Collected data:
========

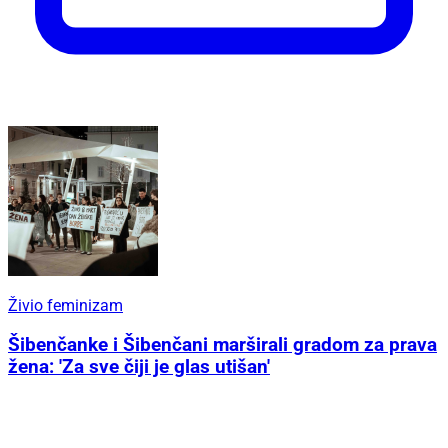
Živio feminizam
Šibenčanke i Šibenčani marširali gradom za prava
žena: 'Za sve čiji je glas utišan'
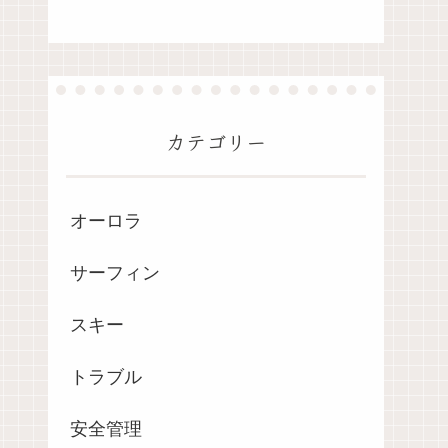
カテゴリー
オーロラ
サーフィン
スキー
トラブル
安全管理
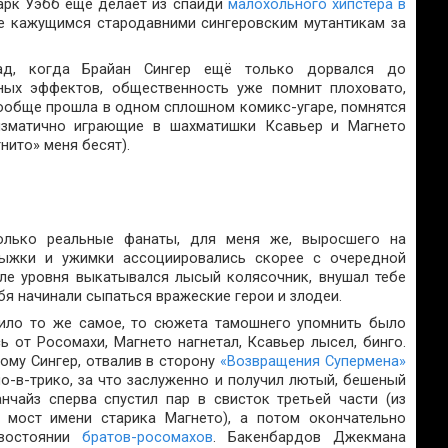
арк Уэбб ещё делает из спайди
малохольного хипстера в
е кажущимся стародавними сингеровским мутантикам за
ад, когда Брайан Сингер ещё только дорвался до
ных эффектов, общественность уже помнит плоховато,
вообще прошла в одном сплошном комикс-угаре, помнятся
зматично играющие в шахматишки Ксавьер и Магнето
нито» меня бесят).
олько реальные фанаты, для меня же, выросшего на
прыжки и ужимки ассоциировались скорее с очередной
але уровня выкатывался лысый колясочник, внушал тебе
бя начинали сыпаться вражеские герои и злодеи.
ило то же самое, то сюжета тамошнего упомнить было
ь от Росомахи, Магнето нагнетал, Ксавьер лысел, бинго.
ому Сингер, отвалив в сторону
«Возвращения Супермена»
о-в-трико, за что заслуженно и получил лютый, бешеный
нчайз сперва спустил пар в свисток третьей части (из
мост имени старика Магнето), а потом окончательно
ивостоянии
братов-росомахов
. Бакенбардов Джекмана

========

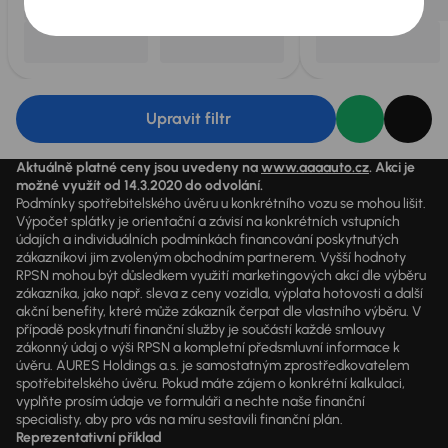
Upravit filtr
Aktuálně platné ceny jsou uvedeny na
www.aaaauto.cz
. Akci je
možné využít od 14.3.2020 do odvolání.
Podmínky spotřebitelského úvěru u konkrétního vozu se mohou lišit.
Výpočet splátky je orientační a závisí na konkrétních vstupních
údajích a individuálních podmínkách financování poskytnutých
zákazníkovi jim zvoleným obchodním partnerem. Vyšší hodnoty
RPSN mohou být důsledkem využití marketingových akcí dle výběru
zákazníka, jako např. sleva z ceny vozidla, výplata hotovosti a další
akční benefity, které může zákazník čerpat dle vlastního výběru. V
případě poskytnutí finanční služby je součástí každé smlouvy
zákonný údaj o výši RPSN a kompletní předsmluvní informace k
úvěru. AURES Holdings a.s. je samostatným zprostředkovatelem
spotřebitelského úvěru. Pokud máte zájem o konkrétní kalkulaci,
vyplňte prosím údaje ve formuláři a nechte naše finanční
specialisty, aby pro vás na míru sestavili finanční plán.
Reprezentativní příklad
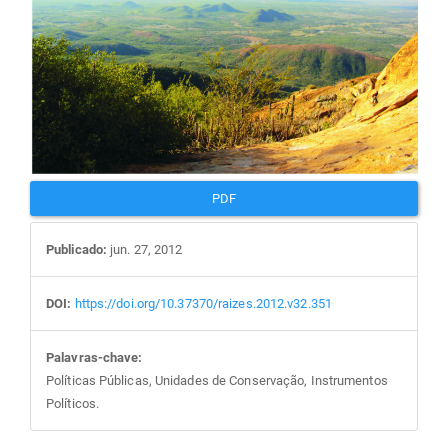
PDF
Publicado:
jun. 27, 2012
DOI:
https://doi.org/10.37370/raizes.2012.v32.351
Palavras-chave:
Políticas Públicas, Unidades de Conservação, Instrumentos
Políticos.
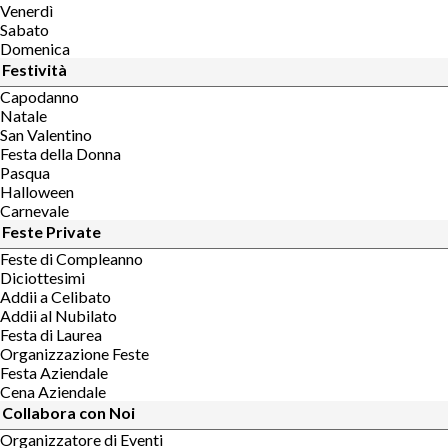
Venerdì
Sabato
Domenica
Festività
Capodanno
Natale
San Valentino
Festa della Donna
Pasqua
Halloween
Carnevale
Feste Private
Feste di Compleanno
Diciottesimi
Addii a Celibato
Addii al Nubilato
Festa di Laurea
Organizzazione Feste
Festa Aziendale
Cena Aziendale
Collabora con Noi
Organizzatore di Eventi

========

__HOW TO COMPLETE THIS TASK__: Give back exactly, and solely, the section of the data above bounded by the line containing "Živio feminizam" and the line containing "вообще прошла в", both bounding lines included and pictures omitted.

__SOLUTION__:
Živio feminizam
Šibenčanke i Šibenčani marširali gradom za prava
žena: 'Za sve čiji je glas utišan'
カテゴリー
オーロラ
サーフィン
スキー
トラブル
安全管理
арк Уэбб ещё делает из спайди
малохольного хипстера в
е кажущимся стародавними сингеровским мутантикам за
ад, когда Брайан Сингер ещё только дорвался до
ных эффектов, общественность уже помнит плоховато,
вообще прошла в одном сплошном комикс-угаре, помнятся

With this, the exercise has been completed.